External Message Generators
EWD.js has one further trick up its sleeve. The master Node.js process has a built-in socket server interface, listening on a pre-determined port for JSON-structured strings. Any process on the server (or, security considerations notwithstanding, other networked servers) can open this port and send a JSON-structured string to it. Each EWD.js master process has a secret password assigned to it by the system administrator, and provided the incoming message includes this password, the master process will forward the message to one of three destinations:
- all browsers currently connected to the EWD.js server
- any browsers running a specified EWD.js application
- any browsers whose back-end session data matches the specified values
This allows messages to be sent to specific users from, for example, monitoring equipment that is gathering patient-specific data.

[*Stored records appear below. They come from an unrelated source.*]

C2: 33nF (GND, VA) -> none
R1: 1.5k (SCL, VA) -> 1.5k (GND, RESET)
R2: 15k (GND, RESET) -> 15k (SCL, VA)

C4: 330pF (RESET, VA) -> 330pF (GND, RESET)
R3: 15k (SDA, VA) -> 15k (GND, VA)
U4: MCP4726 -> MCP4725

Imagine, for example, a doctor being able to view a graph of such incoming information that is being updated in near-real time, displayed in the browser running on a tablet computer such as an iPad.
An Event-Driven Future
By harnessing these technologies and making use of the Node.js interface to Caché and GT.M, EWD.js provides a powerful and extensible framework and architecture for the next generation of VistA applications.
The key thing is that everything I’ve described in this posting is available today and ready for use. All the architectural components are free and Open Source. Hospitals such as Oroville are using EWD.js already, and I predict that use of this technology and architecture outside the VA is going to take off and snowball. It’s going to happen with VistA systems whether or not the VA wants to make use of it: this train has already left the station and won’t wait for anyone! So my message to the VA is: if you want to join this ride, get on board! Stop deliberating, just do it!
Alternatively, keep reading those Powerpoint slides, but don’t be surprised if you’re left behind!